PMML is a XML-based (Extensible Markup Language) industry standard syntax. PMML files can be generated from practically all modules for predictive data mining including C&RT, CHAID, Boosted Trees, Random Forests, MARSplines, Support Vector Machines, Naïve Bayes, K-Nearest Neighbors, and Generalized EM & k-Means Cluster Analysis as well as statistical models including General Linear Models and Discriminate Analysis. PMML code is generated via the Code Generator button found in the Results dialog boxes.
This example describes how to take a fully trained model, create deployment code, and use Rapid Deployment to make predictions for new data.
Using an appropriate statistical or data mining tool, build and evaluate models relating the predictor variables to the target variable of interest. Once one or more appropriate models are found, generate the PMML script for those models. Save the script with the .xml extension.
For this example, we will use a fully trained set of data mining models. These are stored with the STATISTICA example data sets, and include:
- BostonHousingC&RT.xml,
- BostonHousingCHAID.xml,
- BostonHousingBoosted.xml,
- BostonHousingRandomForest.xml,
- BostonHousingMARSplines.xml,
- BostonHousingSANN.xml.
- BostonHousingSVM.xml
First, open the deployment data set. This can be a new data set that has the same variable names that were used when you created the model, or it can be the original data set with new cases appended to it.
This example uses the BostonHousing.sta data file. Open it by selecting Open Examples from the File menu (classic menus), or on the ribbon bar, select the Home tab; in the File group, click the Open arrow and select Open Examples from the menu; the data file is located in the Datasets folder.
We will add model prediction to the deployment data file. To do this, we must first add the appropriate variables. Insert a new variable into the data set, and name it Prediction: Right-click on the last variable name in the BostonHousing.sta data set, Value of Occupied Homes. From the shortcut menu, select Add Variables to display the Add Variables dialog box. Double-click in the After field. In the Select Variable dialog, select Value of Occupied Homes, and click OK. In the Name field, type Prediction. Click the OK button.
Select Rapid Deployment of Predictive Models (PMML) from the Data Mining menu (classic menus), or on the ribbon bar, select the Data Mining tab; in the Deployment group, click Rapid Deployment to display the Rapid Deployment of Predictive Models Startup Panel.

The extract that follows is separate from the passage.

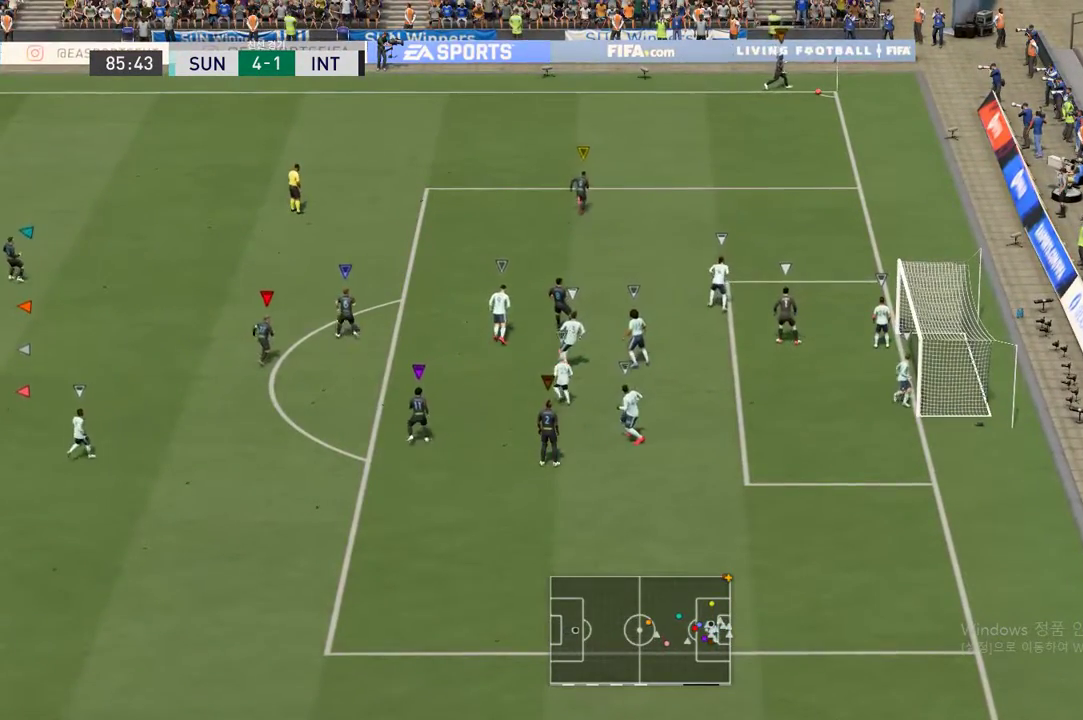
{"dt_ms": 500, "buttons": [], "left_stick": "down", "events": [[117, "left_stick", "down-left"], [250, "left_stick", "down"]]}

Click the Load models button. In the Open PMML files dialog box, browse to the location of the PMML files, and select them.
Click the Open button.
STATISTICA will recognize the dependent variable and predictor variables.
Click the Summary button. Two output spreadsheets are generated. The first one contains the prediction and residual values for each case and for each model loaded in Rapid Deployment. The average prediction is the last column of output, which uses all 7 data mining models as an ensemble to produce the average prediction. This is also called bagging.
The second output spreadsheet contains the error rates of the selected models in the deployment data file. Smaller values of error indicate better performing models. In this case, the Boosted Trees model gave the smallest error rate.
Now, we will add the average prediction output to the deployment data file. Click the Save predicted & residual values to input data button.
In the Assign statistics to variables for saving in input data dialog box, select Average prediction in the left pane, and select Prediction in the right pane.
Click the Assign button. This assigns the predictions from the Boosted Trees model to the predictions variable in the deployment spreadsheet.
Click the OK button, and the predicted values will be displayed in the Prediction column of the spreadsheet.